Exercise requirements: Write out, word for word, each line from the start of the entries through the one holding "X105400000Y-34300000D02*"; omit the pictures.

● ● ●

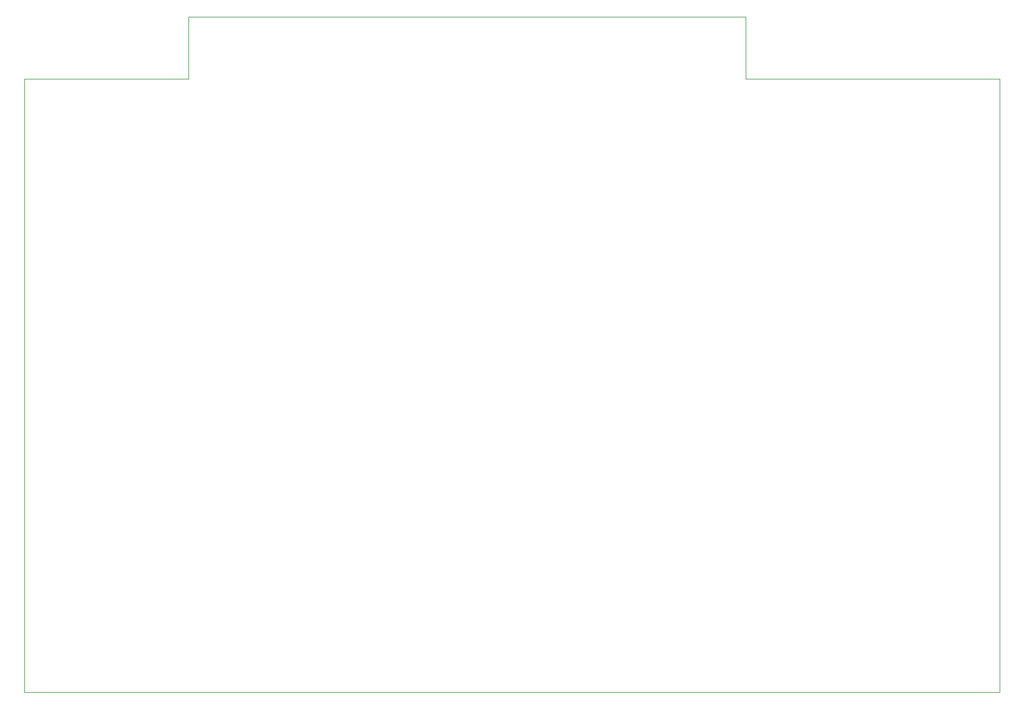
<source format=gm1>
G04 #@! TF.GenerationSoftware,KiCad,Pcbnew,5.1.10*
G04 #@! TF.CreationDate,2021-08-06T08:54:22+02:00*
G04 #@! TF.ProjectId,nano,6e616e6f-2e6b-4696-9361-645f70636258,rev?*
G04 #@! TF.SameCoordinates,Original*
G04 #@! TF.FileFunction,Profile,NP*
%FSLAX46Y46*%
G04 Gerber Fmt 4.6, Leading zero omitted, Abs format (unit mm)*
G04 Created by KiCad (PCBNEW 5.1.10) date 2021-08-06 08:54:22*
%MOMM*%
%LPD*%
G01*
G04 APERTURE LIST*
G04 #@! TA.AperFunction,Profile*
%ADD10C,0.050000*%
G04 #@! TD*
G04 APERTURE END LIST*
D10*
X186800000Y-34300000D02*
X186800000Y-43400000D01*
X105400000Y-34300000D02*
X186800000Y-34300000D01*
X105400000Y-43400000D02*
X105400000Y-34300000D01*
X81500000Y-43400000D02*
X105400000Y-43400000D01*
X81500000Y-132900000D02*
X81500000Y-43400000D01*
X223900000Y-132900000D02*
X81500000Y-132900000D01*
X223900000Y-43400000D02*
X223900000Y-132900000D01*
X186800000Y-43400000D02*
X223900000Y-43400000D01*
M02*

</source>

● ● ●

Result:
<source format=gm1>
G04 #@! TF.GenerationSoftware,KiCad,Pcbnew,5.1.10*
G04 #@! TF.CreationDate,2021-08-06T08:54:22+02:00*
G04 #@! TF.ProjectId,nano,6e616e6f-2e6b-4696-9361-645f70636258,rev?*
G04 #@! TF.SameCoordinates,Original*
G04 #@! TF.FileFunction,Profile,NP*
%FSLAX46Y46*%
G04 Gerber Fmt 4.6, Leading zero omitted, Abs format (unit mm)*
G04 Created by KiCad (PCBNEW 5.1.10) date 2021-08-06 08:54:22*
%MOMM*%
%LPD*%
G01*
G04 APERTURE LIST*
G04 #@! TA.AperFunction,Profile*
%ADD10C,0.050000*%
G04 #@! TD*
G04 APERTURE END LIST*
D10*
X186800000Y-34300000D02*
X186800000Y-43400000D01*
X105400000Y-34300000D02*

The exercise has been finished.